* **Aim of the task**:
Can you write out every one of the entries below word for word, leaving the pictures out?

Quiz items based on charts
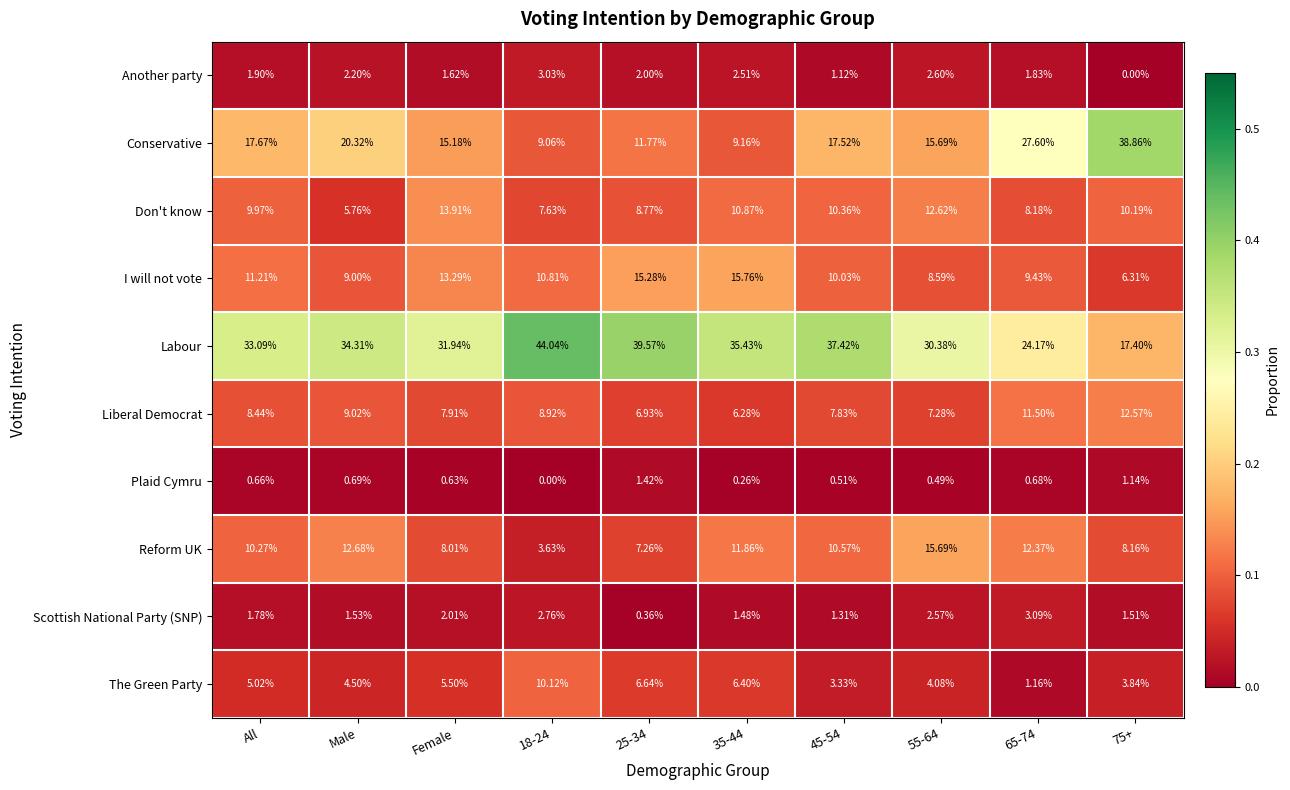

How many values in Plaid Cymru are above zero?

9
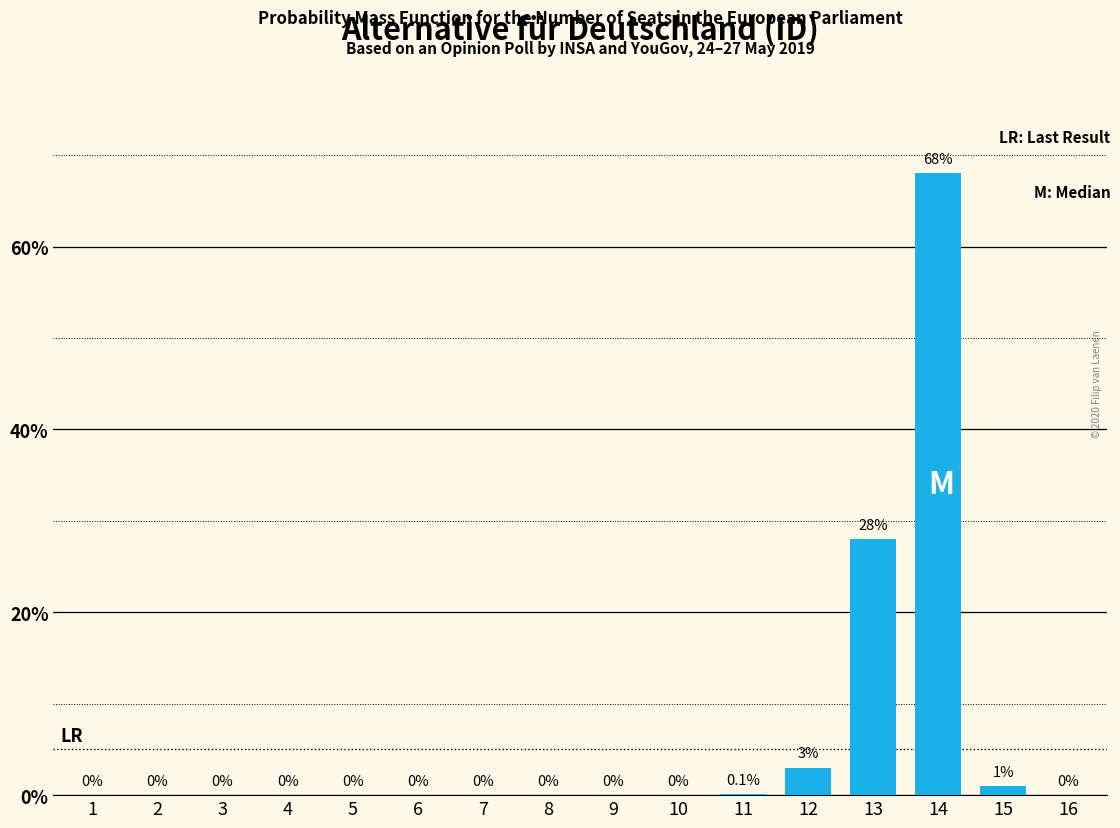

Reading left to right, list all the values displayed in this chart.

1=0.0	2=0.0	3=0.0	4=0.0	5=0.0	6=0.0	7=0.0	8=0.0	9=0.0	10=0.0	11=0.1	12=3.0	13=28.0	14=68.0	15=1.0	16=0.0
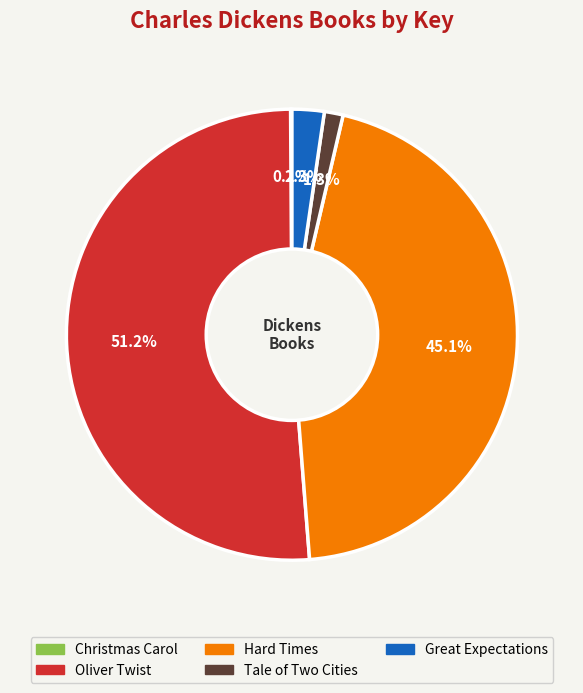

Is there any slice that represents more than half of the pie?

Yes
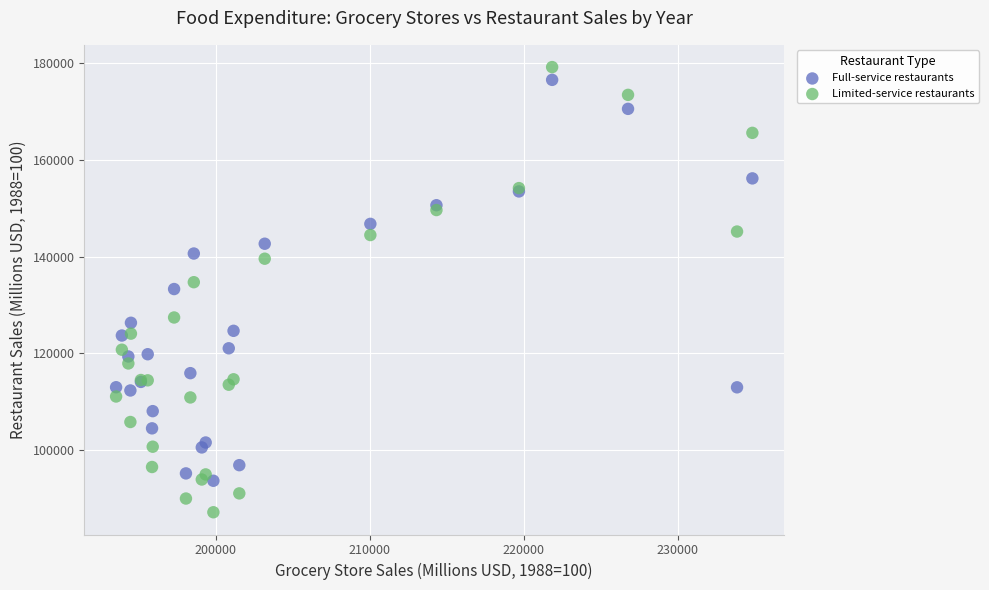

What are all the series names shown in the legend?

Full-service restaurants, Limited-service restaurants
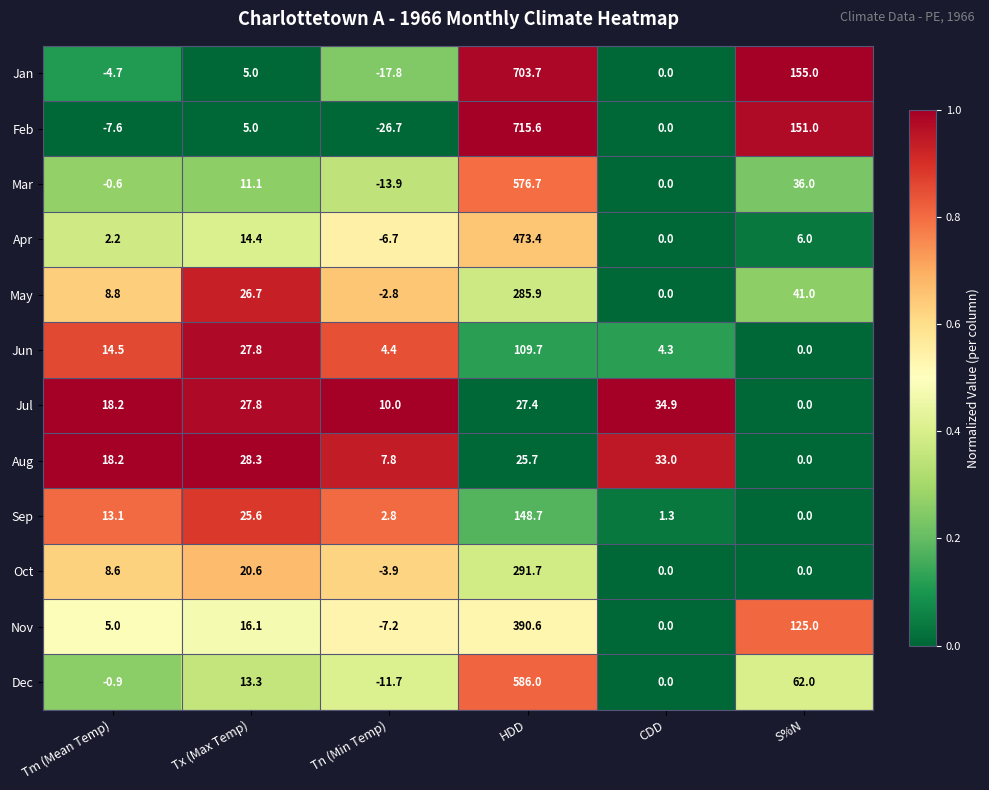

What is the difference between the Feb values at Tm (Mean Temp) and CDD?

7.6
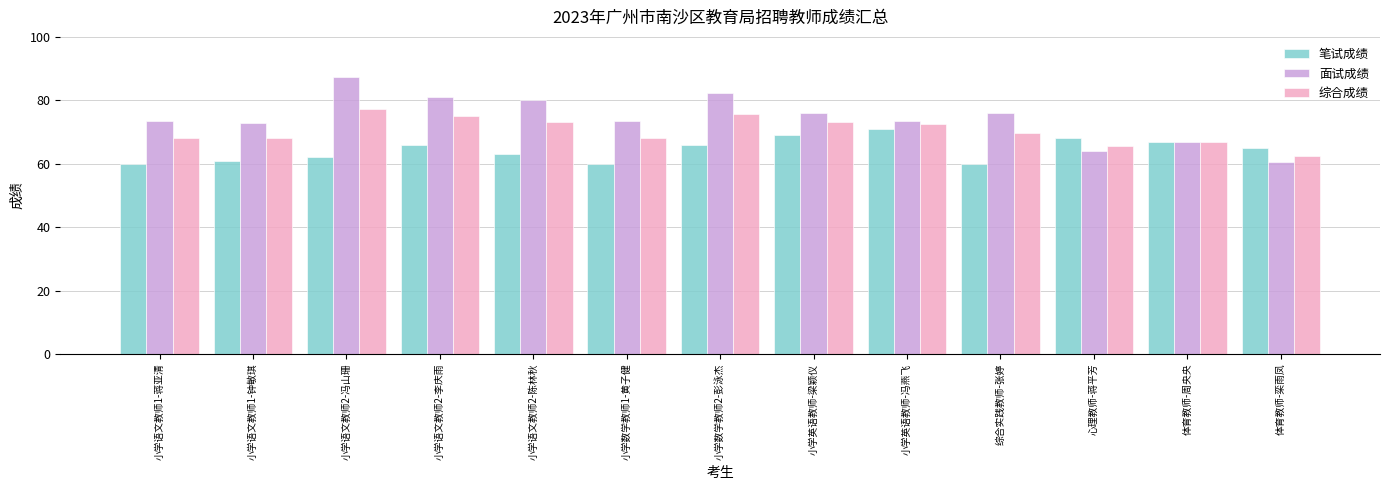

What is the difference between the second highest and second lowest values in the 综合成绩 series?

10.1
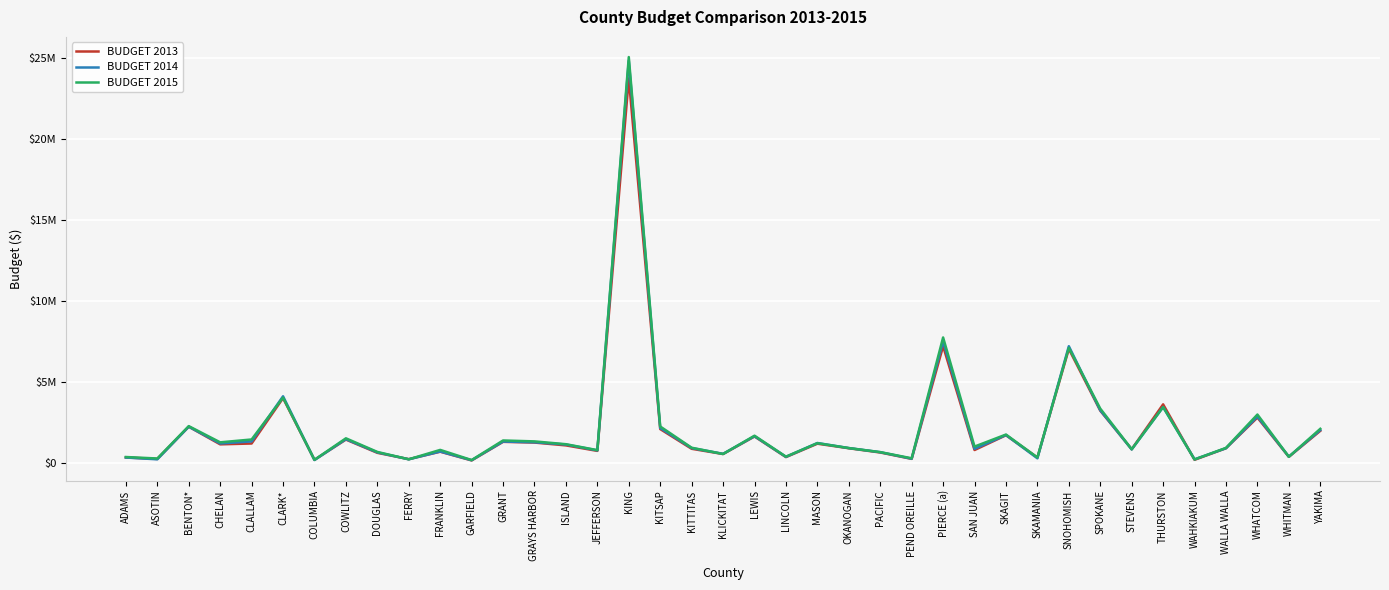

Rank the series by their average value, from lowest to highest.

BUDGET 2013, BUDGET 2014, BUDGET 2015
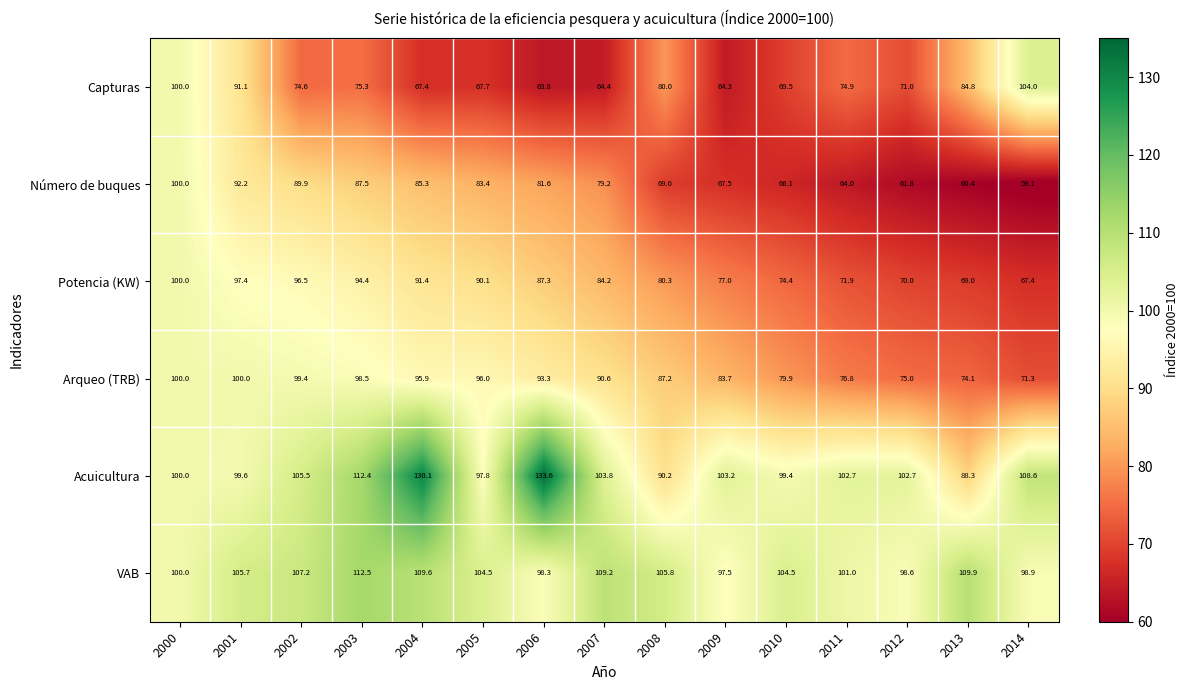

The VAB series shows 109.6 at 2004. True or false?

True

* **Answer to the problem**:
How many values in Plaid Cymru are above zero?

9

Reading left to right, list all the values displayed in this chart.

1=0.0	2=0.0	3=0.0	4=0.0	5=0.0	6=0.0	7=0.0	8=0.0	9=0.0	10=0.0	11=0.1	12=3.0	13=28.0	14=68.0	15=1.0	16=0.0

Is there any slice that represents more than half of the pie?

Yes

What are all the series names shown in the legend?

Full-service restaurants, Limited-service restaurants

What is the difference between the Feb values at Tm (Mean Temp) and CDD?

7.6

What is the difference between the second highest and second lowest values in the 综合成绩 series?

10.1

Rank the series by their average value, from lowest to highest.

BUDGET 2013, BUDGET 2014, BUDGET 2015

The VAB series shows 109.6 at 2004. True or false?

True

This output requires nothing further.